Assessment of the Claim

  1. The Applicant submitted a Testamentsvolstreckerzeugnis of 6 July 2015, issued by the Amtsgericht Berlin, in which it is stated that he was appointed Testamentsvollstrecker (executor) with regard to Dr Franz Oppenheimer’s estate. On the grounds of this document the Committee has no reason to doubt the authority of the Applicant to represent Oppenheimer’s estate.
    Ownership
  2. The Committee will first of all address the question of whether it is highly likely that the 107 currently claimed object groups had belonged to Oppenheimer. This question can be answered in the affirmative because in the inventory of his art collection compiled by Rijksmuseum staff after Mannheimer’s death, the objects that had come from the Oppenheimer Collection were identified and marked as such in it. All 107 currently claimed object groups were listed in this inventory. Some of them were marked with an ‘O’, a reference to a listing in the 1927 private catalogue of the Oppenheimers’ collection compiled by Schnorr von Carolsfeld. Another part of the 107 object groups were marked with ‘Os’, a reference to inclusion of these items in the Oppenheimer Collection after 1927. In the Committee’s opinion, on the grounds of these listings and the other available provenance information, it is highly likely that the 107 currently claimed object groups were Oppenheimer’s property before they became part of the Mannheimer Collection.
::::
**JOB ITEM A**
Which lines in the records contain the string "leur"? Pull out each of those lines, treating case as significant.

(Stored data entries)
::::
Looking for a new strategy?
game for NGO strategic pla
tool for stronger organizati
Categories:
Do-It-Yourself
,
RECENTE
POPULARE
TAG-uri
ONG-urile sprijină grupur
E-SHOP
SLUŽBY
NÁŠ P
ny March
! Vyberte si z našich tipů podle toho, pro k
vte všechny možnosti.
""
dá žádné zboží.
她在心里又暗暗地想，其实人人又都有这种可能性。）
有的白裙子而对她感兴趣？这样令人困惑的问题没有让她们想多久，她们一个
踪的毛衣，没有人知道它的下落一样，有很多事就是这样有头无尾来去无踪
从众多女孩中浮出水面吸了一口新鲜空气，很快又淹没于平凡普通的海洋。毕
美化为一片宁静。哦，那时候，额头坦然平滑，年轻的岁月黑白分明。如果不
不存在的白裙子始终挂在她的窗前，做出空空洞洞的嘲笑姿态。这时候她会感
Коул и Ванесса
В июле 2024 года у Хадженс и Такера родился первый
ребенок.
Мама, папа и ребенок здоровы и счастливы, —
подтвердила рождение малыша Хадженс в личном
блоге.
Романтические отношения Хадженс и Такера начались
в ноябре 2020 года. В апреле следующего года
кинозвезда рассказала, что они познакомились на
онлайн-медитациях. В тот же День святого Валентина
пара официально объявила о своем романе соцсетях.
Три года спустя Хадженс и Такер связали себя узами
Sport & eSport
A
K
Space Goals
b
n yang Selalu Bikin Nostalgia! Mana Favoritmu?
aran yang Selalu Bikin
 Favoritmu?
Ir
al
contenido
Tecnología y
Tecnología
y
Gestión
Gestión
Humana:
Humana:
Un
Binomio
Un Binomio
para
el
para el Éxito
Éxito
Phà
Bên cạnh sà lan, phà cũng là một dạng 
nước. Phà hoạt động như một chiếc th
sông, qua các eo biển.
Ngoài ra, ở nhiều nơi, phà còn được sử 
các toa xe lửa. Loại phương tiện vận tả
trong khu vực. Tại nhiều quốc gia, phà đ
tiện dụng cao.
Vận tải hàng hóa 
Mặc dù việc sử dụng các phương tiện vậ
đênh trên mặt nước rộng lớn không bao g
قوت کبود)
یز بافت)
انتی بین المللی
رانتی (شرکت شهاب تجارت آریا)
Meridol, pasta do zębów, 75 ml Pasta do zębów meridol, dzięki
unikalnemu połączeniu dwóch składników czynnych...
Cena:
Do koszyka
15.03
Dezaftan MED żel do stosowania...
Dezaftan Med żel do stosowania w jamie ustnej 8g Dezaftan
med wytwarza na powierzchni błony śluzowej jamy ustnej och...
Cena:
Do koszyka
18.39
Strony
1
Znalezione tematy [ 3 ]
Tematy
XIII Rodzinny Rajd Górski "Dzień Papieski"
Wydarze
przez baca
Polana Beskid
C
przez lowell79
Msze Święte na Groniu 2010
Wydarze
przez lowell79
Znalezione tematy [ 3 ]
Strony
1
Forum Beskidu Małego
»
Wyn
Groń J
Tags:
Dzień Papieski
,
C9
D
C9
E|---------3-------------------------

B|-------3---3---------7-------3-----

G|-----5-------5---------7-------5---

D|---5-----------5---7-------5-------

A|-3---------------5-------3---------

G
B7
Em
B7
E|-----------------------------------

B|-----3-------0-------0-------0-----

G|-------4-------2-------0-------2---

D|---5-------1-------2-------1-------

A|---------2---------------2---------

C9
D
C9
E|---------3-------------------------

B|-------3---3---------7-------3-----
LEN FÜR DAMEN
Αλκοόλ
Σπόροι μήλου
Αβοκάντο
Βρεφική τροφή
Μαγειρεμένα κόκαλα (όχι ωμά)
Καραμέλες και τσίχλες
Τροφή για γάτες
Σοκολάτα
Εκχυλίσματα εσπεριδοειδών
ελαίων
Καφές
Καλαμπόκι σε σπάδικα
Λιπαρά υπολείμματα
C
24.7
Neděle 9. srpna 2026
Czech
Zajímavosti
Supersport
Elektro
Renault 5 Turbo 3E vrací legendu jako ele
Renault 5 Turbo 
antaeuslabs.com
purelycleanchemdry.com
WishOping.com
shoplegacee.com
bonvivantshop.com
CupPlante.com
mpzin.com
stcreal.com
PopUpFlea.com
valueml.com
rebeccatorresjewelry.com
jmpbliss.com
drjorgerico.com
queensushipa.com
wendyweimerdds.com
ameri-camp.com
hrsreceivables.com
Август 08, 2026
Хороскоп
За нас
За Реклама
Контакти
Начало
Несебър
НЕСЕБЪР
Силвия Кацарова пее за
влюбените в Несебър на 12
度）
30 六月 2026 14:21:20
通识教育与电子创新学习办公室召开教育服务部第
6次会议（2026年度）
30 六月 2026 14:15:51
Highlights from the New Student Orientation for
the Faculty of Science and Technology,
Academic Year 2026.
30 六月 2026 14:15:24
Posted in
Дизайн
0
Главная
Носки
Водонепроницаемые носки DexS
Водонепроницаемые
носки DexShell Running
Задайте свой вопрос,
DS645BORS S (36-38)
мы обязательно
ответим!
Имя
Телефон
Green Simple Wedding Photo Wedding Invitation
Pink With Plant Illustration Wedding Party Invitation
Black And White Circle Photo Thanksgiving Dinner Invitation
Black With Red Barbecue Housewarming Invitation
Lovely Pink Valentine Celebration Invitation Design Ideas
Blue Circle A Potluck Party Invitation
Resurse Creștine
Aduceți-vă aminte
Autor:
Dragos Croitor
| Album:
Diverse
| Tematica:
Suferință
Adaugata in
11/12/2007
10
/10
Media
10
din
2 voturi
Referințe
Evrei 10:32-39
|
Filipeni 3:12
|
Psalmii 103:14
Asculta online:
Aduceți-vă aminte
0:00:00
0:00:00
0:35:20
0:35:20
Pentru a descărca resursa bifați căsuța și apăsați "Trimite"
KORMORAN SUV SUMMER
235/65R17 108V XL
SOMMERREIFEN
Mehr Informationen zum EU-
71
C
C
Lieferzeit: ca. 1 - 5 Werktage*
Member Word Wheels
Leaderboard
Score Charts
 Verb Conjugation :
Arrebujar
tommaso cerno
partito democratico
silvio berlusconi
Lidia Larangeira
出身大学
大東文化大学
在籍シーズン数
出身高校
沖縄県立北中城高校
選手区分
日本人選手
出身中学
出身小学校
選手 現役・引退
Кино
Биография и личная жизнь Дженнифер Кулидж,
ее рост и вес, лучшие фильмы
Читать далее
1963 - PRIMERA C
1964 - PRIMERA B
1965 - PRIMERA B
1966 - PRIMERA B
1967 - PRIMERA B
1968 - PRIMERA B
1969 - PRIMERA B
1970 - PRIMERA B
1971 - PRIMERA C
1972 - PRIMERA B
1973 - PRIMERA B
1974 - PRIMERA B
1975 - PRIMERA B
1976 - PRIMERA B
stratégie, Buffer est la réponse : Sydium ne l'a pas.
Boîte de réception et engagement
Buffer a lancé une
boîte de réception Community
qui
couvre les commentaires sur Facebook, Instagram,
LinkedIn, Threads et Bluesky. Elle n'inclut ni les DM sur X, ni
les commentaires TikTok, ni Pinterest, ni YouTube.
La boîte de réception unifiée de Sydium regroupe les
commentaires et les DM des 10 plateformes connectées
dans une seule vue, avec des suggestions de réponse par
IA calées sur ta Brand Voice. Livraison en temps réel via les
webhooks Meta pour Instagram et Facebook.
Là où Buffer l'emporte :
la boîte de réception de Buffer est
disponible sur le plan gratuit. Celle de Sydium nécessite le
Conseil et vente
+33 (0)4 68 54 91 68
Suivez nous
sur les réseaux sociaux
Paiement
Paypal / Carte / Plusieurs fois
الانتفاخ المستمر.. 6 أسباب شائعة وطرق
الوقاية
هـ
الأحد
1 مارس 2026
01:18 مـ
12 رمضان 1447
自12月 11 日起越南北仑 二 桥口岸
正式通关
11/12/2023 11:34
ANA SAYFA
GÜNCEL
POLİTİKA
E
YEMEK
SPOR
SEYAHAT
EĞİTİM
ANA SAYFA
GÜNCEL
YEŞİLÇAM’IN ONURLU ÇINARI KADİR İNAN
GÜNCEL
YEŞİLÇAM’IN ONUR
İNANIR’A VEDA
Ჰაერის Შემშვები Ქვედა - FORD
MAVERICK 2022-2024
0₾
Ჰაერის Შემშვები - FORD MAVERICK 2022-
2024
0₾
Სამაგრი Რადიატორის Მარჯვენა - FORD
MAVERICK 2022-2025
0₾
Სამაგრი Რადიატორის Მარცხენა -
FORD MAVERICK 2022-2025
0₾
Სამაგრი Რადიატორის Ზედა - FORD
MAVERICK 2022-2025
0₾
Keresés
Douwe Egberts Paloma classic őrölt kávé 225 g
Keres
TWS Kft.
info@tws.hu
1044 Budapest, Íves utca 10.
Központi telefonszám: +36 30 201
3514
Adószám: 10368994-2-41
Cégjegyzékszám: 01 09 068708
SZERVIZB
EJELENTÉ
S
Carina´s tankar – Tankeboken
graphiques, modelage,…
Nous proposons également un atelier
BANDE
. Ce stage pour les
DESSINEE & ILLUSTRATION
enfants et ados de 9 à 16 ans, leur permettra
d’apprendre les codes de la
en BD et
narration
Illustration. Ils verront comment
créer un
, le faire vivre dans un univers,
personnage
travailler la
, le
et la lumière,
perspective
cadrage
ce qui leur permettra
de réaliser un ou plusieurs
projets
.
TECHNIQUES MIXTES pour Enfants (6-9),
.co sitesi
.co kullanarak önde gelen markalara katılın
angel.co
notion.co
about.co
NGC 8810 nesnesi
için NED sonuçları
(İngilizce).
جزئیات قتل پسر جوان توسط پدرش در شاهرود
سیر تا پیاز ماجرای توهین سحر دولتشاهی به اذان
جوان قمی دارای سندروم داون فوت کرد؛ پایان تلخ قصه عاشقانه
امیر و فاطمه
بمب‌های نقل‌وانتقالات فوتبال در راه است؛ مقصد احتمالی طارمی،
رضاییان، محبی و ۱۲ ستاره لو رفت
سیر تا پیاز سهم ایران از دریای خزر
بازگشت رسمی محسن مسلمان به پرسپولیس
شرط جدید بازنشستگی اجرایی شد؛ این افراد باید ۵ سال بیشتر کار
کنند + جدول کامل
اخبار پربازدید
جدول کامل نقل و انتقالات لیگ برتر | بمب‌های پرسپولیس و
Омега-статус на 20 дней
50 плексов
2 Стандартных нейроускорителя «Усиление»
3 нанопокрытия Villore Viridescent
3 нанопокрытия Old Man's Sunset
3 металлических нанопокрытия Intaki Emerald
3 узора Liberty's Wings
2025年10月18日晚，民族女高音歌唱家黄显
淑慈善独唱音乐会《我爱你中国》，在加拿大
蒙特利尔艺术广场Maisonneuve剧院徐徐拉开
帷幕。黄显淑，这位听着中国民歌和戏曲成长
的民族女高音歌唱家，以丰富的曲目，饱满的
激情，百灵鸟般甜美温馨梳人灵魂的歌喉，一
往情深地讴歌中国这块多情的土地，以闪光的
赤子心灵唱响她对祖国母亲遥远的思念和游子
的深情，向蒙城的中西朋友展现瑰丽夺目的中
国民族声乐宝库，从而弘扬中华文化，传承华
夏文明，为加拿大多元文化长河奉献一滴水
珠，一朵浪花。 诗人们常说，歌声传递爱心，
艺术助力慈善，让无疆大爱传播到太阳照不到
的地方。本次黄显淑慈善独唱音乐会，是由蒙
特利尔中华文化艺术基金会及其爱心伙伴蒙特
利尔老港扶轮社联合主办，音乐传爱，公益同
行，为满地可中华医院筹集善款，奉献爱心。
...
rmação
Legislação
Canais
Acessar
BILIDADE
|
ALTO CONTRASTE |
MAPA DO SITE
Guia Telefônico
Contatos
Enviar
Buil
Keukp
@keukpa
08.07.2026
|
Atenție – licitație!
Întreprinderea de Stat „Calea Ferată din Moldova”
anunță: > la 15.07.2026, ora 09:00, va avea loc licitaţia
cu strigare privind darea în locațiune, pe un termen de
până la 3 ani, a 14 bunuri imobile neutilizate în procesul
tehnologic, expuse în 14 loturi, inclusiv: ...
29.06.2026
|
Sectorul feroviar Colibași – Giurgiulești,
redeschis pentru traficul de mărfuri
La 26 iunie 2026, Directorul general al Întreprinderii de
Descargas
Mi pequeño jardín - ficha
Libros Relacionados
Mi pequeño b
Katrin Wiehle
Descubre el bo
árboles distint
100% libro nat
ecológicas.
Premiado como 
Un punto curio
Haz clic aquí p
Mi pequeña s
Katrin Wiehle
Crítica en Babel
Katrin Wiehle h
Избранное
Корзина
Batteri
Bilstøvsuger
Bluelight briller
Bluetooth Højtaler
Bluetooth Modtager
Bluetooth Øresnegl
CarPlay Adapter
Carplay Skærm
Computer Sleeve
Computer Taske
::::
**JOB ITEM B**
Write out the entire claim assessment above, word for word.

**TASK RESPONSE A**
enfants et ados de 9 à 16 ans, leur permettra
ce qui leur permettra

**TASK RESPONSE B**
Assessment of the Claim

  1. The Applicant submitted a Testamentsvolstreckerzeugnis of 6 July 2015, issued by the Amtsgericht Berlin, in which it is stated that he was appointed Testamentsvollstrecker (executor) with regard to Dr Franz Oppenheimer’s estate. On the grounds of this document the Committee has no reason to doubt the authority of the Applicant to represent Oppenheimer’s estate.
    Ownership
  2. The Committee will first of all address the question of whether it is highly likely that the 107 currently claimed object groups had belonged to Oppenheimer. This question can be answered in the affirmative because in the inventory of his art collection compiled by Rijksmuseum staff after Mannheimer’s death, the objects that had come from the Oppenheimer Collection were identified and marked as such in it. All 107 currently claimed object groups were listed in this inventory. Some of them were marked with an ‘O’, a reference to a listing in the 1927 private catalogue of the Oppenheimers’ collection compiled by Schnorr von Carolsfeld. Another part of the 107 object groups were marked with ‘Os’, a reference to inclusion of these items in the Oppenheimer Collection after 1927. In the Committee’s opinion, on the grounds of these listings and the other available provenance information, it is highly likely that the 107 currently claimed object groups were Oppenheimer’s property before they became part of the Mannheimer Collection.